I feel all of the feels.
Against my nature my words came falling out, my truths, so many things that I’d been thinking and feeling. Incomplete, jumbled, fragmented, lacking grace as my spoken words often do, but still honest, still genuine. Maybe it was the moon, the calm, the dark, the light, the exhaustion, or maybe it’s because in that moment, the field blessed me with one of her very finest of gifts; the ability to open up and be vulnerable.
I told them about the happiness I had felt over the course of the week. I told them about my appreciation for not caring what day it was, for not recognizing the difference between a Thursday and Sunday, for forgetting my reliance and dependence on the Monday-Friday schedule. I mentioned the peace that came from a lack of cellphone service, the weight that lifted from my shoulders due to the disconnection with the rest of the world.

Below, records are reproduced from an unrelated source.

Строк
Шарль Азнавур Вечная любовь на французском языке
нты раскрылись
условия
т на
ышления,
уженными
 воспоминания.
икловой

I talked about how refreshing it was to be outside for so long, to wake up morning after morning in my tent. About how great it was to go to work and focus on nothing but cutting and piling. How great it was to use my body for physical work. How great it was to use the chainsaw again. How great it all felt, just to be out there, in the trees, under the sky, at the whim of nature. How fantastic it was to be covered in dirt, cherished proof of my week’s efforts. I felt so strong and so useful.
I talked about how connected I felt with the past, with the history I had there, not in this specific place, but in this setting. These truly were my roots. I’d spent almost five years living this life. I talked about how I missed it, how there’s nothing else like it. How great it was to smell it, to feel it, to remember. This is where I started. This is where I changed. This is where I truly started to learn to live. It meant so much to me to be able to feel purposeful, to connect to the heart of why I do this work, to remember what’s important.

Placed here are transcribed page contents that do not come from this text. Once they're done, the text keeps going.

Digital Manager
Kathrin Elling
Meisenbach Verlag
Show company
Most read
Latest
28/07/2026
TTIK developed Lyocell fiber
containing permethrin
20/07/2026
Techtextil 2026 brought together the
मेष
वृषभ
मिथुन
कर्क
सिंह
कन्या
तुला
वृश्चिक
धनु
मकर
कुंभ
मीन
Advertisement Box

I talked about the field’s unrelenting ability to allow me to feel present in life in a way that few other experiences can provide. I wasn’t worried about silly, trivial things; they hadn’t even crossed my mind. There were no deadlines or stresses. There was no rush for tomorrows because they would be just like today. This is probably one of the hardest gifts to describe, or even understand; you’re just there, you’re just in it. There’s not much else and it’s absolutely wonderful.
Staring at the moon, I admitted to them that the field affords me the opportunity to be myself in a way that few other places can. I didn’t speak of it, but I thought about how often I’d smiled in those six days, at times for seemingly no reason at all, almost as if it were involuntary. Something about being out there puts me at ease; it peels off my layers and opens me up. I am unencumbered by any obligation or expectation. I was there, effortlessly content, a version of myself I don’t often see inside four walls. I felt alive.
In just six short days I had gained so much and walking back to my tent, I knew it. I could feel the changes taking hold of me, all of those connections refreshing my soul and awakening my senses. I didn’t know it was coming, I didn’t expect, I wasn’t looking for it. But somehow the clouds passed, the wind spoke, and the moon brought clarity. Hello, welcome. I didn’t expect you, but I’m glad you’re here. This is life, and this is what it feels like to go home.
Now, as I sit inside my four walls, I am recharged, grounded, and grateful. Do it for the sage grouse, yes, but just as well, do it for the people. Give them these opportunities. Opportunities to be changed. Opportunities to find connection. Opportunities to find themselves. And if four walls can help to accomplish all of that, well then, at least I have these walls.